Social Science One and Facebook this week hosted training for more than 50 independent researchers announced last month by the Social Science Research Council to study the role of social media in elections and democracy. Drawn from 25 universities located across eight countries and five continents, the researchers participated in hands-on sessions and discussions this week in order to learn the new, highly secure tool created by Facebook to share aggregated and anonymized data with researchers for the purposes of studying social media’s role in elections.

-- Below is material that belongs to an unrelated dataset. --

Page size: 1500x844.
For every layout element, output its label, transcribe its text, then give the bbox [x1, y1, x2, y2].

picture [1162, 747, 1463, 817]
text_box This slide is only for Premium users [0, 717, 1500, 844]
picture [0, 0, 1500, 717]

At the training, researchers were given access to this new Facebook research tool along with an initial data set of URLs shared publicly on Facebook (rather than shared privately or to specific friends or Groups) by 100 or more unique users. This aggregated and anonymized data includes the URL link, the URL’s “share title,” a text summary of the content, information on the country where the URL was shared most often, and any ratings from Facebook’s third-party fact-checking partners. Researchers will be able to use this information in conjunction with data already available to them from CrowdTangle and Facebook’s Ads Library API to analyze topics ranging from “Measuring the Effects of Peer Sharing on Fake and Polarized News Consumption” to “False News on Facebook During the 2017 Chilean Elections: Analyzing Its Content, Diffusion, and Audience Characteristics” to “Mapping Disinformation Campaigns Across Platforms: The German General Election.”
This first-of-its-kind partnership between the academic research community and Facebook holds the potential to unlock important findings with large societal impact. At the same time, this work must be performed in a manner that protects people’s privacy. To achieve these dual goals, Facebook worked with the academic, privacy, and security communities to build a system that allows researchers to access data through a querying system that provides insights without revealing individual people’s identities.

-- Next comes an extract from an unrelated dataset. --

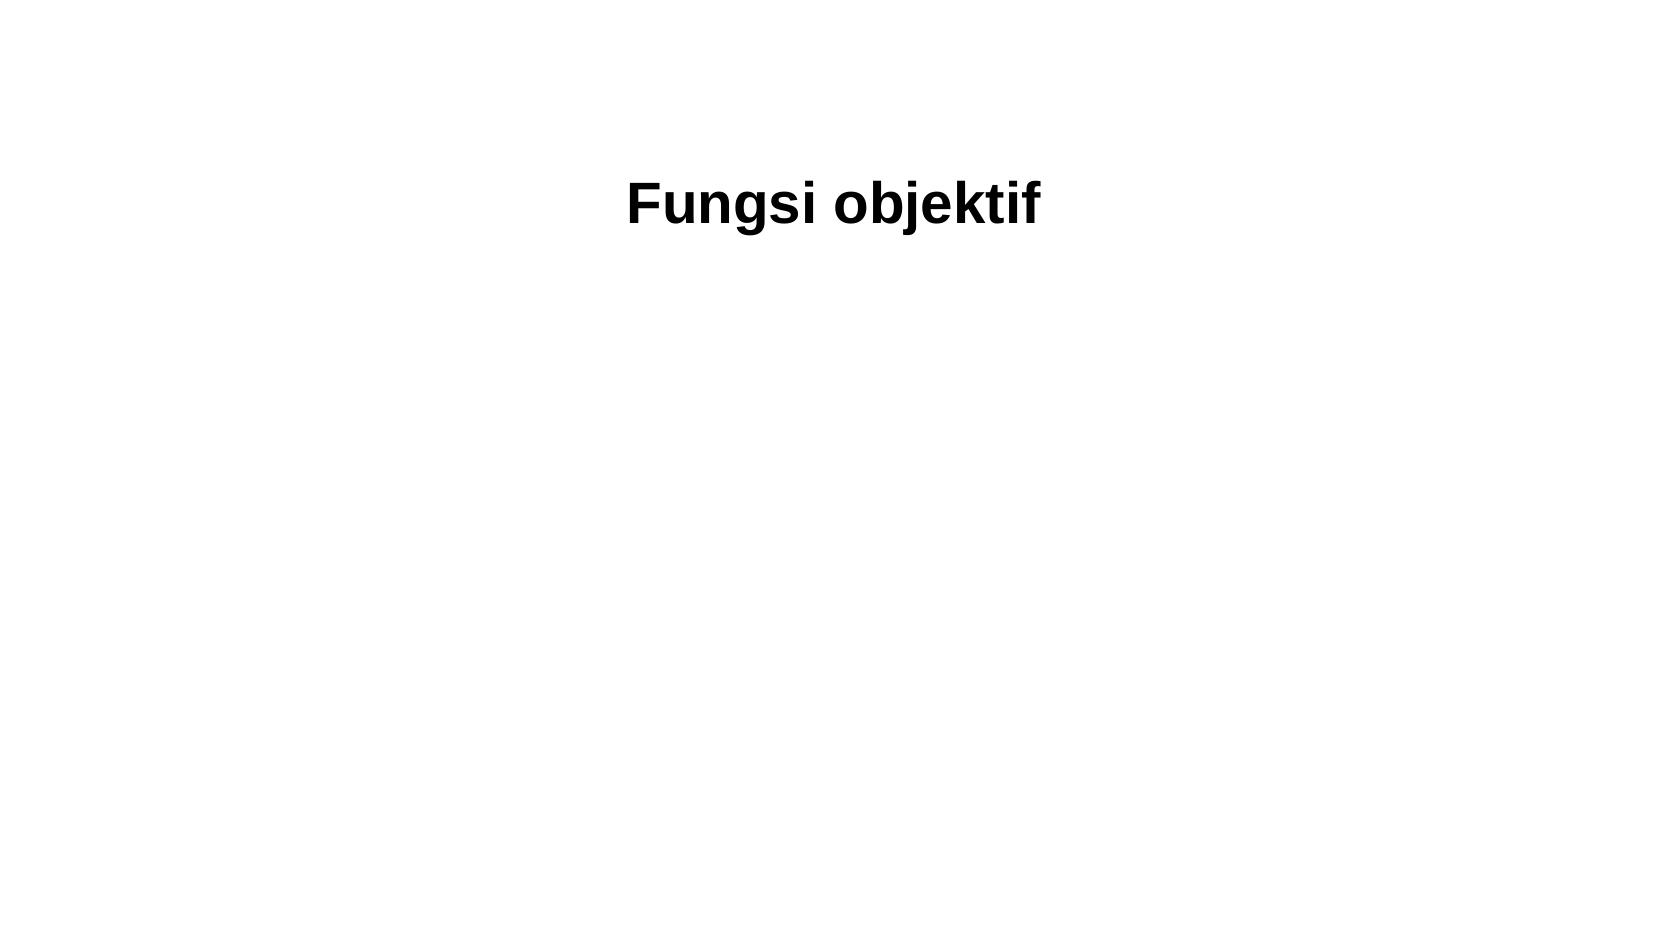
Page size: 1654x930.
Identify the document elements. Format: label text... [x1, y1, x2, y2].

title Fungsi objektif [90, 125, 1578, 281]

This new system will help address challenges encountered in past data-sharing efforts:
A key innovation of the development of the research tool has been to build in systems, such as differential privacy, that help provide more formal guarantees of privacy. Differential privacy is an innovative new method of adding “noise” to data sets to protect against reidentification attacks, which attempt to break conventional anonymization techniques. For this project, the tool uses differential privacy to prevent those who have access to the data from determining whether a specific individual contributed to the data set.
In designing, building, and testing this innovative approach to data sharing, Facebook sought guidance from a wide range of experts. For example, in late 2018, we worked with a third-party security vendor to conduct security penetration tests, which allowed the team to identify and fix potential vulnerabilities prior to sharing any data. We also worked with Nick Nikiforakis (Stony Brook University) to validate that we utilized best practices for the removal of personally identifiable information from the URLs in the data set. And much of our work to ensure privacy in our data-sharing efforts has also involved the help of privacy experts from the academic community, including Michael Hay (Colgate University), Daniel Kifer (Penn State University), Aaron Roth (University of Pennsylvania), Abhradeep Thakurta (UC Santa Cruz), and Danfeng Zhang (Penn State University). Along with Social Science One, they will continue to advise our team and test our systems to help ensure that the tool offers strong privacy protection while still facilitating reliable research. This work will result in two formal white papers on our system’s ability to 1) protect privacy and 2) serve the research community.
Over the next several months, Facebook will continue to work with our privacy advisers and Social Science One to confirm that the system we’re building offers strong privacy protections while also providing valuable insights for researchers. Additionally, we are continuing to review what other types of aggregated and anonymized data could safely be released to further aid researchers, and we look forward to these ongoing discussions.